24 June 2014 — BRIEF: Over a six-year period, Australian state governments spent $17.6 billion in mineral and fossil fuel subsidies, according to a new report from the Australia Institute.

Queensland’s assistance was the largest at $9.5 billion, followed by Western Australia’s at $6.2 billion.

“Almost $18 billion dollars has been spent over the past 6 years by state governments, supporting some of Australia’s biggest, most profitable industries, which are sending most of the profits offshore,” executive director of The Australia Institute Dr Richard Denniss said.

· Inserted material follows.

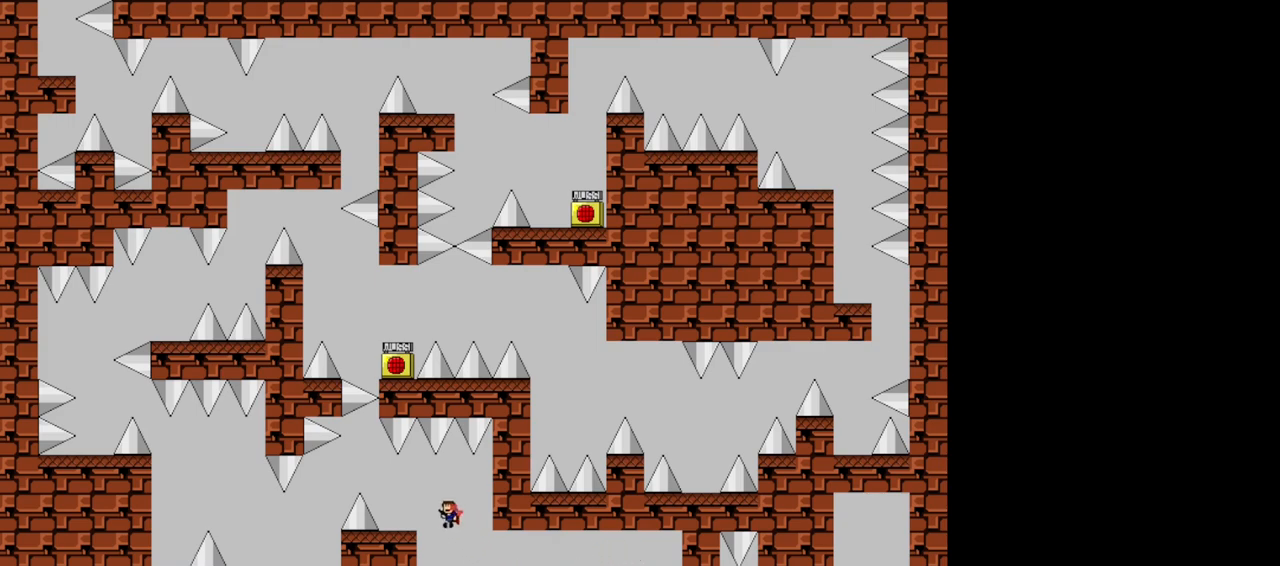
{"keys": [], "events": [[80, "shift", "up"], [300, "left", "up"]]}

“That’s $18 billion dollars that could have gone to vital public services such as hospitals, schools and emergency services.”

Dr Denniss said the findings of billions in subsidies going to foreign-owned companies were alarming in the context of the recent federal budget cuts.

“These subsidies demonstrate that the economic argument for these industries is fundamentally flawed – Australian taxpayers are funding mining at the expense of crucial public services like education, health and police.”

Industry assistance in WA was comparable to that spent on police and health, while in NSW it was of the level as that going to provide accommodation for people with disabilities.

While states were getting royalties from mining, they were giving back large proportions of the funds generated.

“In 2013-14 Queensland plans to spend $1.5 billion on industry assistance, which is almost 60 per cent of what it will receive in royalties,“ Dr Denniss said.

“The argument that these projects benefit Australia is flawed. The Reserve Bank of Australia has said much of the benefits and profits of mining expansion are going offshore, with estimates suggesting foreign interests effectively own four fifths of Australian mining operations.”